On 1.7.2020 09:36, Lennart Poettering wrote:
On Di, 30.06.20 19:15, Gerd Hoffmann (kraxel@redhat.com) wrote:


So I can't say I'm thrilled about a future that depends on EFI for
virt, but I'm resigned to the fact this is the direction the world
is taking. So we're not likely to have any choice and will have to
work to mitigate any downsides it brings.

Preferably the installer should detect and setup the system either with
sd-boot ( if setting equals UEFI ) or grub ( if setting not equals UEFI )
I have my doubts that building on sd-boot and drop grub2 is going to fly.

One problem with sd-boot is that the kernels must stay on the ESP, which
can be a problem for dual-boot installs (where Fedora has to run with
the existing ESP and can't just create one which is big enouth).
Nah, that's not true. Hasn't been for quite a while.

sd-boot checks for kernels in the ESP first, and then on a second
partition we called XBOOTLDR, which also can contain kernels. XBOOTLDR
partition is simply a partition with type UUID

This means installers have two options:

1. Create a large ESP and just use that. Everything is nice and simple

2. If the ESP already exists and there's no interest in growing it,
   just add in an XBOOTLDR partition and use that instead.
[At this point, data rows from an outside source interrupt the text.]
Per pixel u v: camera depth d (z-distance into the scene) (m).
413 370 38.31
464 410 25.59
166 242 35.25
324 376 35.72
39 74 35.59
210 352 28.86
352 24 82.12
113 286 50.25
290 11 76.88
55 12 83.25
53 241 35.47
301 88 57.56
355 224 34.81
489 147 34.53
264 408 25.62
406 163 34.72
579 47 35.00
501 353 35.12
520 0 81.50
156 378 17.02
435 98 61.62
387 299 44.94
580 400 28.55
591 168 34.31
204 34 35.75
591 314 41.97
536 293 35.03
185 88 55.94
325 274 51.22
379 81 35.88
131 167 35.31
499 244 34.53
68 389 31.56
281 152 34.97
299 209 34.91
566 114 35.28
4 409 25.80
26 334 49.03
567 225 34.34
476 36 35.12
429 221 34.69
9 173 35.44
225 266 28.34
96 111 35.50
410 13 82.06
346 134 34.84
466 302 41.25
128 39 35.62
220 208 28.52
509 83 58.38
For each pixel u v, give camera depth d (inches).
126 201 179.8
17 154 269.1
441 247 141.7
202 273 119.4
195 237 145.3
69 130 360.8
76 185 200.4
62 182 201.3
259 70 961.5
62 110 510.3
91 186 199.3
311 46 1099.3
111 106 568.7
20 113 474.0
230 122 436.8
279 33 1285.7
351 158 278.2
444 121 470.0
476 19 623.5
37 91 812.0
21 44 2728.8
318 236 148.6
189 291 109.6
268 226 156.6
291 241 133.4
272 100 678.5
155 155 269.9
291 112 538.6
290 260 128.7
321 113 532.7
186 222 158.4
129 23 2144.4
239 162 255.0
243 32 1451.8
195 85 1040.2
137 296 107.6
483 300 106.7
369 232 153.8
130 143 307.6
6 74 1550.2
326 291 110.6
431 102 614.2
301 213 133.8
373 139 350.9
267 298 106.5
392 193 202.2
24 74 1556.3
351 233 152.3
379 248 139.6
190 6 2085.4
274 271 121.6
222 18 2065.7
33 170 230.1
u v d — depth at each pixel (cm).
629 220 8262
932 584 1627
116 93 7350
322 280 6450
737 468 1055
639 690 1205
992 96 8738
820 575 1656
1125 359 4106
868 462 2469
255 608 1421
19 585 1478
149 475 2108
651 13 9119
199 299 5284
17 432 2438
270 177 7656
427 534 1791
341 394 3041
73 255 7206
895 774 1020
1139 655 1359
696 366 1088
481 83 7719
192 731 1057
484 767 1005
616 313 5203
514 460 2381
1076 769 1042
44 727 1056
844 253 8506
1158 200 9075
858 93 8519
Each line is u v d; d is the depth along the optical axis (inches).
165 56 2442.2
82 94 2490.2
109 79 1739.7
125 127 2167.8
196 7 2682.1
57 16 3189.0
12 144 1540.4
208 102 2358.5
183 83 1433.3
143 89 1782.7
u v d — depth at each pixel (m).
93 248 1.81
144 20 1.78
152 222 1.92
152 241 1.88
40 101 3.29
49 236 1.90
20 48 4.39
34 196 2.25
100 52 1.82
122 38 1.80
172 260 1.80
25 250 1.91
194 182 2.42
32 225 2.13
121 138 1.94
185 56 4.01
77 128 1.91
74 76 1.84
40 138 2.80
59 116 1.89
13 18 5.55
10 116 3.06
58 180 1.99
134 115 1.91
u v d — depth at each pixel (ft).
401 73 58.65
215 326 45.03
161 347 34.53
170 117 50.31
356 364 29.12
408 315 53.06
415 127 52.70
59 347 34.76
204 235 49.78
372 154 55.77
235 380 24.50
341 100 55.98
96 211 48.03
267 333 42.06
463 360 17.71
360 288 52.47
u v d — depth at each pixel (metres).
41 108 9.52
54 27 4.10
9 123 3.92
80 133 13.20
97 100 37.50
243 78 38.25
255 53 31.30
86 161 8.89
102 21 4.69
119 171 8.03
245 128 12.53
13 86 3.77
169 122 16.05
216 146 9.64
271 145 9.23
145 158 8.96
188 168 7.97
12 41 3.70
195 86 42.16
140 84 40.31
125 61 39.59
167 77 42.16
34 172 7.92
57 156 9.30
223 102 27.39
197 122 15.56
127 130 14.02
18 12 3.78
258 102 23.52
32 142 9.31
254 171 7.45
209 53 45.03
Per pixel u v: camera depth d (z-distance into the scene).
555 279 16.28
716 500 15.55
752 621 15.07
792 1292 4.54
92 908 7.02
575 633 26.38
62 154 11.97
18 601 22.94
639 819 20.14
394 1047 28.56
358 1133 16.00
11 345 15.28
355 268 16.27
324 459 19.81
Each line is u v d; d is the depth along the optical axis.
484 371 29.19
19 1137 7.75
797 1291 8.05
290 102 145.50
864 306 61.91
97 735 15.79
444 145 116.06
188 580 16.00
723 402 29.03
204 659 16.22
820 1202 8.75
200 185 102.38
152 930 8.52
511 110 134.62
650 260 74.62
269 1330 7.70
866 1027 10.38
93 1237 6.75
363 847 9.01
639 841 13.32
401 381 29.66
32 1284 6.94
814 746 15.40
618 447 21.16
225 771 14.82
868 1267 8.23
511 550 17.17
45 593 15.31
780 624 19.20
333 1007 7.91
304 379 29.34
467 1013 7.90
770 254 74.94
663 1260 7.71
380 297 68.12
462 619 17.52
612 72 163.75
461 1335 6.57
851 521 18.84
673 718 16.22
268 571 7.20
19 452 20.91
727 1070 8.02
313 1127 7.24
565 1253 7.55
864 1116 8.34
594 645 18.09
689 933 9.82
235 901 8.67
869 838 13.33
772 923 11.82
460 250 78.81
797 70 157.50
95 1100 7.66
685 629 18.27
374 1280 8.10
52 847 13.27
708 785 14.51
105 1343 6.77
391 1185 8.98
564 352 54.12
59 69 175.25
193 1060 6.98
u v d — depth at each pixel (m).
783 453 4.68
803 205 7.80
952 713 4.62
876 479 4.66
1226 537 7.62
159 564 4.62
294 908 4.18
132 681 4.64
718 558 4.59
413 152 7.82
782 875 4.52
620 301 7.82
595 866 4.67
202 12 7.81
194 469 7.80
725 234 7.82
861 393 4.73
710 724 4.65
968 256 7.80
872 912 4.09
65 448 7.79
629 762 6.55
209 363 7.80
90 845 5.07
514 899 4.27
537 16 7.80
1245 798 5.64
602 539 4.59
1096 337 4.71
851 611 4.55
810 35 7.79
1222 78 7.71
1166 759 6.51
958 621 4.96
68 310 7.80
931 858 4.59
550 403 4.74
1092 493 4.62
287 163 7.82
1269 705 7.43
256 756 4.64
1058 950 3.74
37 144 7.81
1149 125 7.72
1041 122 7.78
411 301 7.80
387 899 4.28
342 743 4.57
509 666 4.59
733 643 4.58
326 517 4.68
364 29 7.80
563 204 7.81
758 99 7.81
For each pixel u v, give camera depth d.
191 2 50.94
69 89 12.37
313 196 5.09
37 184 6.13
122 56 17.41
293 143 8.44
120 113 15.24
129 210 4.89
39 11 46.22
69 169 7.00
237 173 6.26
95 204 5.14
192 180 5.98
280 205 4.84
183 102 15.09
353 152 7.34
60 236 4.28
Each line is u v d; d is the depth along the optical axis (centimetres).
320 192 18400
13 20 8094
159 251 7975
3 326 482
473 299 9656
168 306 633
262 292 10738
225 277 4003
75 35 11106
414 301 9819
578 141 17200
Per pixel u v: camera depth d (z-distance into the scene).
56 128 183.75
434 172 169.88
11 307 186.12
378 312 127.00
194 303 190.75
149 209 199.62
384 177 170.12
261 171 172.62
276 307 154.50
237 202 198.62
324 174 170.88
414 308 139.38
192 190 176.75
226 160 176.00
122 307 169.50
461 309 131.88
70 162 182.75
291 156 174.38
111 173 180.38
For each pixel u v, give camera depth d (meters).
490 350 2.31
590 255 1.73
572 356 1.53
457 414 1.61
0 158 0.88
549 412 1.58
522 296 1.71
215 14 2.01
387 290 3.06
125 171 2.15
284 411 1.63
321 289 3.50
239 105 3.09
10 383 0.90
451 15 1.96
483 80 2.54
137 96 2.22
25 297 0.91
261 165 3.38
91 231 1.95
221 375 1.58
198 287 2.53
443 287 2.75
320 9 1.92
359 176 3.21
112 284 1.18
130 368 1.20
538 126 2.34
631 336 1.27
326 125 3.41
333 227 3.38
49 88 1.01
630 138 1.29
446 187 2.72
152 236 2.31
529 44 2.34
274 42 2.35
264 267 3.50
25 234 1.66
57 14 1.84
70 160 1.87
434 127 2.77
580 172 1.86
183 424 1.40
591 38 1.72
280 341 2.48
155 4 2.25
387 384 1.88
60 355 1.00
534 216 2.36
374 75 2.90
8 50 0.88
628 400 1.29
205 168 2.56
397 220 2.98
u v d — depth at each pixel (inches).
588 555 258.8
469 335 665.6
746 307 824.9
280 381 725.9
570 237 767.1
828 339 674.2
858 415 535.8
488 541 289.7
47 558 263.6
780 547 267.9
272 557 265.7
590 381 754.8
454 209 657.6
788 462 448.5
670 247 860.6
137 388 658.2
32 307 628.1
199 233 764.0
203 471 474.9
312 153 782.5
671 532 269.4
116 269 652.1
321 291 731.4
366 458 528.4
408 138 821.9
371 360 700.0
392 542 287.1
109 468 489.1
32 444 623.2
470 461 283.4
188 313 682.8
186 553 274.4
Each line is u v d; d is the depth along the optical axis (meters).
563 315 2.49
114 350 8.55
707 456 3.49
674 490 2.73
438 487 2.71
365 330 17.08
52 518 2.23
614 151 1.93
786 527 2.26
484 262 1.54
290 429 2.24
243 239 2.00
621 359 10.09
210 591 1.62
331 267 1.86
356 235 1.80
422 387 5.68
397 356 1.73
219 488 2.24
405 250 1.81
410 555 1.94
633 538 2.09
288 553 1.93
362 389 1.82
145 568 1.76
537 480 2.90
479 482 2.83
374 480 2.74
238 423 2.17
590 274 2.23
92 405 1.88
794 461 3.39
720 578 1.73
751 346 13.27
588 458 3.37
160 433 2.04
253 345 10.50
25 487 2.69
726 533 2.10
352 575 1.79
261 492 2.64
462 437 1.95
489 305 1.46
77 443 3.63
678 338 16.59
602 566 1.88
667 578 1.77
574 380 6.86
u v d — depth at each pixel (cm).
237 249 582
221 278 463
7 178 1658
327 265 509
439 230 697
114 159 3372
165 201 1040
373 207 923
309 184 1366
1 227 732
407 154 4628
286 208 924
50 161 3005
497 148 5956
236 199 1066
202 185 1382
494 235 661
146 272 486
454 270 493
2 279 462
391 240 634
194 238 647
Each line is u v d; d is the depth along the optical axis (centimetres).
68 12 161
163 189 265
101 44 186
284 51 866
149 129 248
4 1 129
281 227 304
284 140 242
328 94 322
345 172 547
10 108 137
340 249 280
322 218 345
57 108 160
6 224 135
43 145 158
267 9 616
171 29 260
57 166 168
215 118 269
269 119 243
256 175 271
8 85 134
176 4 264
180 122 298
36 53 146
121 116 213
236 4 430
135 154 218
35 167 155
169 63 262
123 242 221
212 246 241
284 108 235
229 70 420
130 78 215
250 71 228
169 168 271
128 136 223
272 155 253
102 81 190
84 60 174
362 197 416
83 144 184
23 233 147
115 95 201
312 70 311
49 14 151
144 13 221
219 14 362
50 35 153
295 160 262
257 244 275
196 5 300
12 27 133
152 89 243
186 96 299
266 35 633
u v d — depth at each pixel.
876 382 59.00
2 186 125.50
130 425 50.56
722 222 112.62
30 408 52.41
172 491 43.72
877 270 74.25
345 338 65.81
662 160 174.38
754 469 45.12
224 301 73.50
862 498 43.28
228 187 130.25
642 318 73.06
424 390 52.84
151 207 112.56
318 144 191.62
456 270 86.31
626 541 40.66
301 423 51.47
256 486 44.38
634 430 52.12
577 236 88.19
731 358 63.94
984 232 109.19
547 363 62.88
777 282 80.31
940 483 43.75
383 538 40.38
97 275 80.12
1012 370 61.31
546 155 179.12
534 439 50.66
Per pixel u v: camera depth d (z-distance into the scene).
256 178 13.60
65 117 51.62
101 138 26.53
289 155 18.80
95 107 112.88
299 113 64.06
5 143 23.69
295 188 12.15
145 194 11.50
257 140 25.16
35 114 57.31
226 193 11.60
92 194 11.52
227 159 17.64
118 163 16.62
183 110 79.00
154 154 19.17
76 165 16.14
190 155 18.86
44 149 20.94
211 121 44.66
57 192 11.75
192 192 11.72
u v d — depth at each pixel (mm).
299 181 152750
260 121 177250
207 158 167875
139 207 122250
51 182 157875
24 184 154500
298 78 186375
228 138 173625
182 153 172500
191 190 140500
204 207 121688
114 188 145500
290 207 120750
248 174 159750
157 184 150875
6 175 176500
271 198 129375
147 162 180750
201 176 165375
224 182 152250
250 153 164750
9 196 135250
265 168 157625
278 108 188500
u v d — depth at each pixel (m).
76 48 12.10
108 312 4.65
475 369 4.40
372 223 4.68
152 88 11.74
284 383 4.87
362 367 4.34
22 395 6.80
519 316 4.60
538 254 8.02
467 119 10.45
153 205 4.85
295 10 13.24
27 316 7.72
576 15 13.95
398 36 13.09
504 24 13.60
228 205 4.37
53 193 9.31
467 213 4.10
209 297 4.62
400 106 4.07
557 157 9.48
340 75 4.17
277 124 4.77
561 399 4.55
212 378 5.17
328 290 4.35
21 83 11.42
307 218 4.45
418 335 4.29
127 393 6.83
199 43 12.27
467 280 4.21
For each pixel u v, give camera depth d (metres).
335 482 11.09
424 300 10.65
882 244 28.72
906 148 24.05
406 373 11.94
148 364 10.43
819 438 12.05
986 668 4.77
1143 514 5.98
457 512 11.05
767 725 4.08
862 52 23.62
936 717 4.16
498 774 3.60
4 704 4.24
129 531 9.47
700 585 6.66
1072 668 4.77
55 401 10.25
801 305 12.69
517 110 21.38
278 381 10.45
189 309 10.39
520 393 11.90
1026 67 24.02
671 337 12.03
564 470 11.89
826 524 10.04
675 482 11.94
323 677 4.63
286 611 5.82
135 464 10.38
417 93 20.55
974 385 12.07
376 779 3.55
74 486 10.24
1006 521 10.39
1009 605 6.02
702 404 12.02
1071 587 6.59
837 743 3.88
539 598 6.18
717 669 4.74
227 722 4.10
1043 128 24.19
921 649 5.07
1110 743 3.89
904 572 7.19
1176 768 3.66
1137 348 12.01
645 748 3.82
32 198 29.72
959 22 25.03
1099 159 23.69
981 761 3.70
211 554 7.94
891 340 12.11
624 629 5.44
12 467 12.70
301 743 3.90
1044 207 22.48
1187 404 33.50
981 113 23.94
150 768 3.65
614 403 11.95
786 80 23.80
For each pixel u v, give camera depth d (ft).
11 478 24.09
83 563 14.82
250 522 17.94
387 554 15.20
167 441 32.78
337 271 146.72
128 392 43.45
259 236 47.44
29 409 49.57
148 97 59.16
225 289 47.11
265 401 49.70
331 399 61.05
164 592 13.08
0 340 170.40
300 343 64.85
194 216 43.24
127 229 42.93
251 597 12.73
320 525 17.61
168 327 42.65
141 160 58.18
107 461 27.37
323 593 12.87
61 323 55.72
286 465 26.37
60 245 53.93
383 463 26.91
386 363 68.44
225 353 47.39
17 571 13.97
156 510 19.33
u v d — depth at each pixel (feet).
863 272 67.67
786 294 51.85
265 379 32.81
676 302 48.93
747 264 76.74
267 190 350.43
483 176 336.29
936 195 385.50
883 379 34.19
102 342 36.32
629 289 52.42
The latter (2) is presumably what manufactures would want OS and their installers to default to.

As in don't destroy or resize ( which could risk destroying it ) the existing ESP that comes from the factory and may contain manufacturers specific tools instead keep it as it is and place only the boot manager ( sd-boot ) on the existing ESP while OS specific kernels ( and any other stuff the OS might want to place on the ESP ) is placed on a separate XBOOTLDR partition.

The above is probably also the best compatibility scenario for dual boot or multi boot scenarios.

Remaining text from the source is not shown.